Jet fuel arrives each morning in 8,000-gallon contractor-owned tankers. Fuels technicians here receive the fuel, test its quality and purity in the lab, and then re-issue the fuel out to the jets.

"We don't have a big storage facility, so what we receive we issue back out. We've received as much as 1.5 million gallons in a month," said Sergeant Larrivas. "And that's just the jet fuel."

After the fuel is received, the purity and viscosity of the fuel must be tested. A paper filter is first weighed on a lab scale, and then a gallon of jet fuel is flushed through the filter. As fuel passes through the filter, the sediments clog it. This slows the speed at which the fuel is filtered.

"The more sediment there is in the fuel the longer it will take the fuel to go through the filter. Obviously, the less time it takes the better," said Staff Sgt. Anthony Francisco, lab technician.

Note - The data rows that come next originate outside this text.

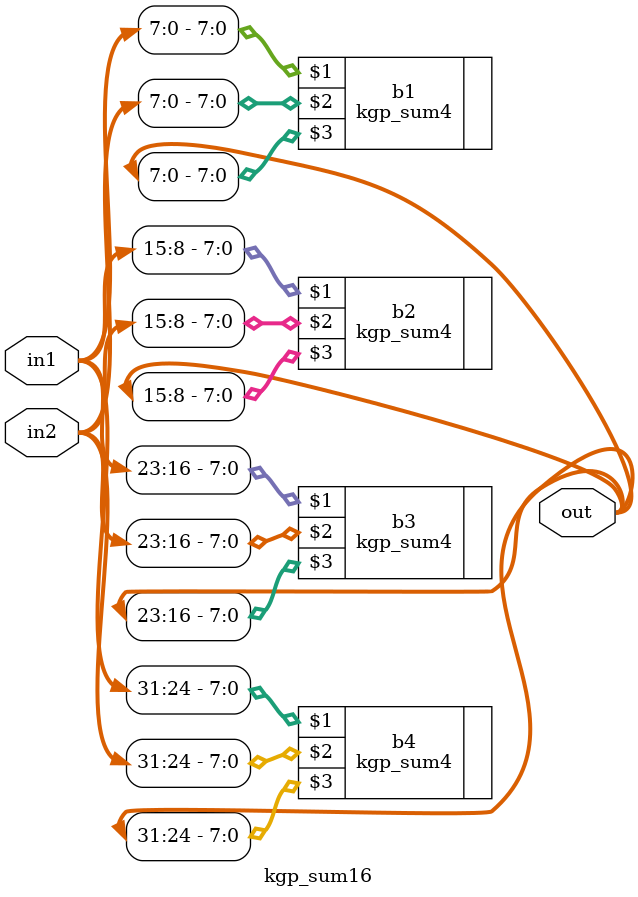
<source format=v>
`include"kgp_sum4.v"
module kgp_sum16(
	input [31:0]in1,
	input [31:0]in2,
	output [31:0] out
);
	kgp_sum4 b1(in1[7:0], in2[7:0], out[7:0]);
	kgp_sum4 b2(in1[15:8], in2[15:8], out[15:8]);
	kgp_sum4 b3(in1[23:16], in2[23:16], out[23:16]);
	kgp_sum4 b4(in1[31:24], in2[31:24], out[31:24]);

endmodule


</source>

"We use a clock to determine how long it takes [to filter a gallon of fuel]. It is usually four to seven minutes; the max limit is 20 minutes," said Tech. Sgt. Sean Ehlert, lab technician.
The amount of particles in the fuel must be carefully determined; a guess or visual inspection isn't enough.

"We will weigh the new filter, pass a gallon of fuel through it, and then dry it. Once it is dry we weigh it again; the difference [from the weights before and after] is the weight of the sediments," Sergeant Ehlert said.

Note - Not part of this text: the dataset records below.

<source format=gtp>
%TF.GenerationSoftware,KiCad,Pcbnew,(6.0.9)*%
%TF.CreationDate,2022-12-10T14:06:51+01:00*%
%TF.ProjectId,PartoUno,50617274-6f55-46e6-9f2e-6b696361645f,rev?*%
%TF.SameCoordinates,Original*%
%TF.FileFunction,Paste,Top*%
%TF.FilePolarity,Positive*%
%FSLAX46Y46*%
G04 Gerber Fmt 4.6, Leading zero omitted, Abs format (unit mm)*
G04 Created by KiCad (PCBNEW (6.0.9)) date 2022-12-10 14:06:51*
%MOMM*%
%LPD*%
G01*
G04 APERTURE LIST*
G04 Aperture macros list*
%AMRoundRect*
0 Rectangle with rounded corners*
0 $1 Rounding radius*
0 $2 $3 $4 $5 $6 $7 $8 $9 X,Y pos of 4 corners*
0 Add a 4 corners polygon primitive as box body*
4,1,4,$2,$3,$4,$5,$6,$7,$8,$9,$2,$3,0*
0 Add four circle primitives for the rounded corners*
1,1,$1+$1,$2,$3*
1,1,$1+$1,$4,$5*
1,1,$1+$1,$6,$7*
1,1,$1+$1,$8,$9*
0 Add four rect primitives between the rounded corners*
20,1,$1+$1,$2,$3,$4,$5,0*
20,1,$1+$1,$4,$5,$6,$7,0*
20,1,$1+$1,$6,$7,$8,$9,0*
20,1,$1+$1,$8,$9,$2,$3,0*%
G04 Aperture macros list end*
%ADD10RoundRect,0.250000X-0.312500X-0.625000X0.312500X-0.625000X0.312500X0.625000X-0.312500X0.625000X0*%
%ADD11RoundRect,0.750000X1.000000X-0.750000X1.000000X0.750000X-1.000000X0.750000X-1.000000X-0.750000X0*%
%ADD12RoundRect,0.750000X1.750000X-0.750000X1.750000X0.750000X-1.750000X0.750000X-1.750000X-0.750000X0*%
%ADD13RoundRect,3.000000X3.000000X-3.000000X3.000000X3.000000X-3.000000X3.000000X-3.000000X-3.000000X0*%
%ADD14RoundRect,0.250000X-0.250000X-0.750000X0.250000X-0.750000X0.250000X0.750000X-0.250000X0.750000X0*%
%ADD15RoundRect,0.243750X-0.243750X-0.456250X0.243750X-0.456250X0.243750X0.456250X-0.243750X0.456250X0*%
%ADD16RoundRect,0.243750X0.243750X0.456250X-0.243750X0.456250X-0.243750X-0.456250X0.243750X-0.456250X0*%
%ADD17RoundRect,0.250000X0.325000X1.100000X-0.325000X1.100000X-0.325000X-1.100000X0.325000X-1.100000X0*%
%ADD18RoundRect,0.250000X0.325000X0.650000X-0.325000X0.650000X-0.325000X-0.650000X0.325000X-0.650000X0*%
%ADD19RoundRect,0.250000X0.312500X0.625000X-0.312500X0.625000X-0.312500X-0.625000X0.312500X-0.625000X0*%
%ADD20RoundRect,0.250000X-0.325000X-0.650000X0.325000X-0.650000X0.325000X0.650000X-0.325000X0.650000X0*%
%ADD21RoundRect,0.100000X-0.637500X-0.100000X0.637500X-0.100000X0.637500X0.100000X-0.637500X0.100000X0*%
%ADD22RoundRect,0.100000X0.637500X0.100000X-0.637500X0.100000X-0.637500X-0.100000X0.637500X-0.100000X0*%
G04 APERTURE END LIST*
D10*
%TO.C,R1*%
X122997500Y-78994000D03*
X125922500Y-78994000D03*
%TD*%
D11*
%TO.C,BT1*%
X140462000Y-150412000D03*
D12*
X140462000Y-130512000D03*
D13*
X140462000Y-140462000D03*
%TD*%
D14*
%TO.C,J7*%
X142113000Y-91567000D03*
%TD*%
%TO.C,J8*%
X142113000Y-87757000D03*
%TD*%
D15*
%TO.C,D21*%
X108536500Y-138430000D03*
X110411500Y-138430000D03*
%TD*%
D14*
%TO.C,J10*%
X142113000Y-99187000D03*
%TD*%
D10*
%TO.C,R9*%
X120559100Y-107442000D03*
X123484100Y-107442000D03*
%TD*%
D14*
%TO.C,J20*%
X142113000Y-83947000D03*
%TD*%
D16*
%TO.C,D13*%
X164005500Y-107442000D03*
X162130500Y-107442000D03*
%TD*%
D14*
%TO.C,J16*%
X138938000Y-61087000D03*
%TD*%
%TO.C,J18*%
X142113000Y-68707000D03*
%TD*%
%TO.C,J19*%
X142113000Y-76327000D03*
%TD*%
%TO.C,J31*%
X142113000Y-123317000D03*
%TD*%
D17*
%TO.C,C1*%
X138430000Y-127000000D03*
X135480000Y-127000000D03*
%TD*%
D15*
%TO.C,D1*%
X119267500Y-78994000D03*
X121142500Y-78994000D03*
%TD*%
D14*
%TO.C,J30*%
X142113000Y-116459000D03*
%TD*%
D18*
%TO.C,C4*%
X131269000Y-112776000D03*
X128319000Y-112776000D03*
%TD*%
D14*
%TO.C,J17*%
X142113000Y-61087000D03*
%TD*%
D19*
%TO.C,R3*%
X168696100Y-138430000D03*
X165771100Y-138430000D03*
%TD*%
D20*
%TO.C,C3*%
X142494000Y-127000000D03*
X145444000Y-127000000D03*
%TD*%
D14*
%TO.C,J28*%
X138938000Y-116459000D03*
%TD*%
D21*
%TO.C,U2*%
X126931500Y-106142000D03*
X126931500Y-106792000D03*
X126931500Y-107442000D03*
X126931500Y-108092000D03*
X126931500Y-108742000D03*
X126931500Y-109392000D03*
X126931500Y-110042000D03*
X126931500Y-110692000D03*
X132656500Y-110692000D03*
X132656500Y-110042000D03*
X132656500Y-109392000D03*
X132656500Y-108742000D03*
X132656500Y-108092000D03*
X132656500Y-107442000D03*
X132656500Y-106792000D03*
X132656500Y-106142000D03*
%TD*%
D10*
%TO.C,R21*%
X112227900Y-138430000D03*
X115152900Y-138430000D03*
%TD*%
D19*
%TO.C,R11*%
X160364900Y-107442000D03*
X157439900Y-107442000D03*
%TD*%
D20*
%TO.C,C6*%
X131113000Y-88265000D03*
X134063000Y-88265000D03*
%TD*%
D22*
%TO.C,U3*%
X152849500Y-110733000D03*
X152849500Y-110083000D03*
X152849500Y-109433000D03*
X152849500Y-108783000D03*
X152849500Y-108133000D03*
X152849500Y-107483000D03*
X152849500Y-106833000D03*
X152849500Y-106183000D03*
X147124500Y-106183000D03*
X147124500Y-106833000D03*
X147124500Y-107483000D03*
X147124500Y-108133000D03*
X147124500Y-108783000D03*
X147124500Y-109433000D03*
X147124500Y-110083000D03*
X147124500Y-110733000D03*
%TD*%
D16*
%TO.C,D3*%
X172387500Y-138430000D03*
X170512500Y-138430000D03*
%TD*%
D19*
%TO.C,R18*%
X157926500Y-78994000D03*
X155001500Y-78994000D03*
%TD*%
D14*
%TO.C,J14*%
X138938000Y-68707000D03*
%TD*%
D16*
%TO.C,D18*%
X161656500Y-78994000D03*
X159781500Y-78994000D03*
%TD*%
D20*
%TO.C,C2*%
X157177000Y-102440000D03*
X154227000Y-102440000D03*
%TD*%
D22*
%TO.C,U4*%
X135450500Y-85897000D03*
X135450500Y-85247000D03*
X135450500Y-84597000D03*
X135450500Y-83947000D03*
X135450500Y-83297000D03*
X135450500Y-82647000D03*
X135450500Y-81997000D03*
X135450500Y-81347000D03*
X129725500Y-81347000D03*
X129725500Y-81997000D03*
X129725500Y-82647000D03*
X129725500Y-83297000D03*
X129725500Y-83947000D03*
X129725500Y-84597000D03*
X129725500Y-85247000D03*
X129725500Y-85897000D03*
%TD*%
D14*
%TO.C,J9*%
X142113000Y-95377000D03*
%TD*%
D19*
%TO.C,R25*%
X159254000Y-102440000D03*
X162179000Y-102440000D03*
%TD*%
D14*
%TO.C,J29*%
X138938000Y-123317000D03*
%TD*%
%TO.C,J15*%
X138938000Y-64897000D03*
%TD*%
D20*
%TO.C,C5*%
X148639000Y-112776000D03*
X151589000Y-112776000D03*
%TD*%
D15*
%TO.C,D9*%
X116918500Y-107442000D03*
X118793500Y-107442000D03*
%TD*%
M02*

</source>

At each step in the process, from receiving the fuel, to storing it, to transporting it to the jets requires careful maintenance and control to prevent contaminants from getting into the fuel.

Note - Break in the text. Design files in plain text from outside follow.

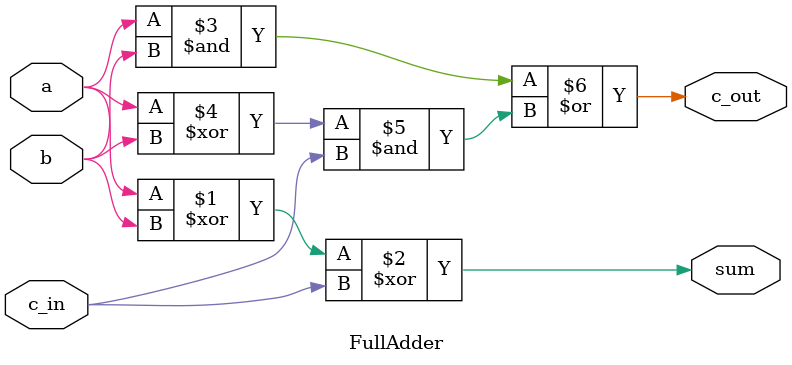
<source format=v>
module FullAdder(input a, input b, input c_in, output sum, output c_out);
    assign sum = (a ^ b) ^ c_in;
    assign c_out = (a & b) | ((a ^ b) & c_in);
endmodule
</source>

"Our lab mission statement is, 'We have the cleanest fuel in the whole wide world.' It's kept clean by how we receive it and maintain the equipment to keep out the water and sediment," said Sergeant Larrivas.

The most visible of all the equipment are the storage tanks and tanker trucks. But surprisingly enough, the storage tanks belong to another organization.

"Our fuel doesn't belong to us until we issue it to the aircraft; it's owned by Defense Logistics Agency. They own the fuel and maintain a large portion of our storage facilities - we conduct minor maintenance on the tanks," explained Larrivas.

The jets are always kept full of fuel, but every so often a jet needs maintenance work performed. When that happens, the jets have to be defueled. "We usually do about two defuels a day; they are usually fully fueled with about 1,100 gallons," said Sergeant Larrivas.

At each step of the process from receiving the fuel, to testing it, to issuing it, and when necessary defueling, each gallon is accounted for. But this isn't as easy as just counting gallons.

"In the summer the fuel will expand due to the temperature. This causes huge gains. In the winter the cold temperatures cause it to contract, so we get some loss," said Sergeant Larrivas.

Also, when pumping fuel it's easiest to measure in volume, so when it's bought and issued gallons are used. But when planning a flight, weight is the main consideration. "When maintenance receives the fuel they talk pounds where we talk gallons," the sergeant said.
At a specific altitude the weight of the fuel doesn't change; however, the volume will increase or decrease with changes in temperature.

To account for all the changes, the volume of the fuel when received or issued is adjusted to its equivalent volume at 60 degrees, said Sergeant Larrivas. "And a gallon of fuel weighs 6.7 pounds."

To prepare technicians for the job, each person attends a six-week technical school at Sheppard Air Force Base, Texas. Main topics at the school include storage, distribution, an overview of liquid oxygen, accounting and lab work.

"It cannot be overstated how important POL is to the international pilot training mission here," said Col. Karen Bence, 162nd Mission Support Group commander. "They move mountains on a daily basis to keep our aircraft flying and the wing appreciates their work tremendously."

"Without fuel the planes wouldn't go anywhere; no one in the Air National Guard or Air Force would have a job. The POL motto says it best, 'without POL pilots are pedestrians,'" she said.